== Materials provided ==
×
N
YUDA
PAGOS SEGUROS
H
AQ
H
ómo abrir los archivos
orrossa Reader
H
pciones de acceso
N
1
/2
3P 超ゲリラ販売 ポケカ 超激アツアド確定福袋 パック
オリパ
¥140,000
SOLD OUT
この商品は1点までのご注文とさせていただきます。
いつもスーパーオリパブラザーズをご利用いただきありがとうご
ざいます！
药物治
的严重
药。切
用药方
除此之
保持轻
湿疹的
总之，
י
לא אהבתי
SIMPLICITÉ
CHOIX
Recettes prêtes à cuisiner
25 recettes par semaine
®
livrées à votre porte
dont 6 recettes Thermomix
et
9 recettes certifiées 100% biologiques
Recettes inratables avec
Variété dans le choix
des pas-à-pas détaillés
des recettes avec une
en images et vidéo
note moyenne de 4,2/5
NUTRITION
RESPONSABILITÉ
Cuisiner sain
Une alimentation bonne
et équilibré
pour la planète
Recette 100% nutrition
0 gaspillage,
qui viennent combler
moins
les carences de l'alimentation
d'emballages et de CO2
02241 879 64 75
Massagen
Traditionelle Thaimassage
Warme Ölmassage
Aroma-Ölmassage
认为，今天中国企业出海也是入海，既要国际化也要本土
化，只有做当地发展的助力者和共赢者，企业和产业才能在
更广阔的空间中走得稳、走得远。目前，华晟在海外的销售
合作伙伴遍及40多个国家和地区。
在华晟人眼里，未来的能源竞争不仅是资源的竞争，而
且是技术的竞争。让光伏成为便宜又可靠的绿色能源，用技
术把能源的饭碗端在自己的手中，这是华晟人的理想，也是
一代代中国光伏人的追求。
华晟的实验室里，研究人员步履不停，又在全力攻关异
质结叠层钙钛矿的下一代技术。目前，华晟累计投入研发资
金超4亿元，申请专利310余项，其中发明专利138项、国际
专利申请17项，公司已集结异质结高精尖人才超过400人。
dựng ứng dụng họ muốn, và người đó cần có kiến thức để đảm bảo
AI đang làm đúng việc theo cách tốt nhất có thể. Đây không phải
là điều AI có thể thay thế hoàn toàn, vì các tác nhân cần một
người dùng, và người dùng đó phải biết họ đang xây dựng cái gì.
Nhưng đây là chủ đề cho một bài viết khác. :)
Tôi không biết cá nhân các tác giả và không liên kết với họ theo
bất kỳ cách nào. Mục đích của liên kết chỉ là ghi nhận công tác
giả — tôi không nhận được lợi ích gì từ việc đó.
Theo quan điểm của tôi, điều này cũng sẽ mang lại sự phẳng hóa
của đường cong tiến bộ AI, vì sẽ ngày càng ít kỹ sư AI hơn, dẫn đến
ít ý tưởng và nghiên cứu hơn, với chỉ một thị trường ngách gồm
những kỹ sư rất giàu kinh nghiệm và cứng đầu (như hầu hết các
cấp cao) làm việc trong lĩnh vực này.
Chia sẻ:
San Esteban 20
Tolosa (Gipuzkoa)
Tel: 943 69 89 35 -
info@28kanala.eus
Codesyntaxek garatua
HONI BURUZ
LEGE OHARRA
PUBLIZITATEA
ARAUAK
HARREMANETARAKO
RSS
===
Written task: Gather each line in the entries above where the string "dựng" is found.

Response to the exercise:
dựng ứng dụng họ muốn, và người đó cần có kiến thức để đảm bảo
người dùng, và người dùng đó phải biết họ đang xây dựng cái gì.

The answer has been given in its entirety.